> **Text**
* Start *
Understanding Social Structures
There has been a growing realization among Catholic theologians of the importance of clarifying how social structure works. Such clarification is also needed before we can understand how non-racists perpetuate racial inequality. By social structure, I mean “systems of human relations among social positions.” Both the positions and the system of relations between positions matter for understanding social behavior. Catholic teaching has typically failed to treat social structure as a distinct category with its own causal force, but, drawing from critical realist ontology, I treat agency, structure, and culture as distinct but mutually conditioning categories of social reality. Structure and culture have their own ontological realities, emerging from the interaction of individuals, but then existing at a “higher” level and exerting “downward” causal influence back on individuals.
Daniel Finn points to two key insights we gain from understanding social structure in this way. First, social positions exist as real things apart from the individuals that come to occupy them. Furthermore, the fundamentals of the relation are defined by the relation between the positions rather than by the individuals occupying the positions. For example, the relationship I have with a student is shaped more fundamentally by the nature of our positions as professor vis-à-vis student than by the individuals occupying the positions. As a professor, I will tend to relate to any student as an authority figure within the scope of my role, no matter how timid or friendly I may be. Likewise, students will tend to relate to me from a perspective of relative submission, no matter how confident or capable they may be. Our fundamental relationship is shaped, not by our personalities, but by our social positions.
Regardless of who occupies the position of professor or student, there exists a relation of inequality between the two positions. This is why authority figures are held to greater account than others in cases of wrongdoing; as a society, we recognize that their position entails greater power. We recognize this to be true in the case of parents, teachers, doctors, and police as well. Every social position exists in relation to other positions, and each relation entails a power dynamic inherent in the relation and not the individuals.
* End *
> **Requirement A**
Summarize the passage on social structures in two sentences.
> **Requirement B**
Copy word for word the part of the passage on social structures that opens with the words "Regardless of who" and closes with "not the individuals.".
Work only from the passage on social structures.

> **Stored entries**
* Start *
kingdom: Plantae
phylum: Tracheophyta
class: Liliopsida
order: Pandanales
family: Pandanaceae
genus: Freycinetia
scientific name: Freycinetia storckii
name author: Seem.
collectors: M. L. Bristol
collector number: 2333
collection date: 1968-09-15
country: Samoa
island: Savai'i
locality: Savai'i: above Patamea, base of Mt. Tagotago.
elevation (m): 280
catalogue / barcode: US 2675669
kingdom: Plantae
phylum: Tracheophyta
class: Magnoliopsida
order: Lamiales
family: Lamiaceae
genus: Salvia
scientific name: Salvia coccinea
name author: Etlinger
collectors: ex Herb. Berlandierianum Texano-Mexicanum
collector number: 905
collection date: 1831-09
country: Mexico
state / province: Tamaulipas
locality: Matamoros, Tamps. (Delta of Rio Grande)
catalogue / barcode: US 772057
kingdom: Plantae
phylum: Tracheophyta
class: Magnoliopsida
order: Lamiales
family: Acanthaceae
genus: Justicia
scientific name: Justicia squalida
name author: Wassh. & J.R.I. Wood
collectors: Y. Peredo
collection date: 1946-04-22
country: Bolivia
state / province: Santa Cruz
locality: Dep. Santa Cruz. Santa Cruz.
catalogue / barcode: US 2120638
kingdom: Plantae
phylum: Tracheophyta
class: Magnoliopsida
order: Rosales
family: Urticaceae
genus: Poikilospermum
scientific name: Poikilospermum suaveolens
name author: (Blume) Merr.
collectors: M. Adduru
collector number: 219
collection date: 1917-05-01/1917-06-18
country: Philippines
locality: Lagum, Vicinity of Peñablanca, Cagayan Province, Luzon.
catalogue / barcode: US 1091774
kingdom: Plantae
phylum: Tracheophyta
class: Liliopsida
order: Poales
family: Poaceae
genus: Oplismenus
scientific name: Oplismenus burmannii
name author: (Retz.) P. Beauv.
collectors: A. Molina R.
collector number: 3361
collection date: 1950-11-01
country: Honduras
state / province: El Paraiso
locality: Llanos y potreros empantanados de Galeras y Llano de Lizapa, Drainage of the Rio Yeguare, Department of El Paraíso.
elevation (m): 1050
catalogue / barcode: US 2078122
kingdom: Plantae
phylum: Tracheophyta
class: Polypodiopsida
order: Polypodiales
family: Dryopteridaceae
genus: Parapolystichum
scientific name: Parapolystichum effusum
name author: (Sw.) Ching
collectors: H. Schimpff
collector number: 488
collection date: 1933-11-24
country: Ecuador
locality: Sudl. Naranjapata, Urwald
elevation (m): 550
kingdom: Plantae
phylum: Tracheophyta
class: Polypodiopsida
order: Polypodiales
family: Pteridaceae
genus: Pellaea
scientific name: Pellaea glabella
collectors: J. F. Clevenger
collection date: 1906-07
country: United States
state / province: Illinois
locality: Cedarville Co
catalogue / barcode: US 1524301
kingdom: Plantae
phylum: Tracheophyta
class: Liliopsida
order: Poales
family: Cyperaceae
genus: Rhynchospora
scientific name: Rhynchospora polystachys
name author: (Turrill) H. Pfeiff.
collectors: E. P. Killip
* End *
> **Solution A**
The passage defines social structure as systems of human relations among social positions and treats agency, structure, and culture as distinct but mutually conditioning categories, with structure exerting downward causal influence on individuals. Drawing on Daniel Finn, it holds that social positions exist apart from the people who occupy them, so a relationship such as that of professor and student carries a power dynamic rooted in the positions rather than in the individuals.

> **Solution B**
Regardless of who occupies the position of professor or student, there exists a relation of inequality between the two positions. This is why authority figures are held to greater account than others in cases of wrongdoing; as a society, we recognize that their position entails greater power. We recognize this to be true in the case of parents, teachers, doctors, and police as well. Every social position exists in relation to other positions, and each relation entails a power dynamic inherent in the relation and not the individuals.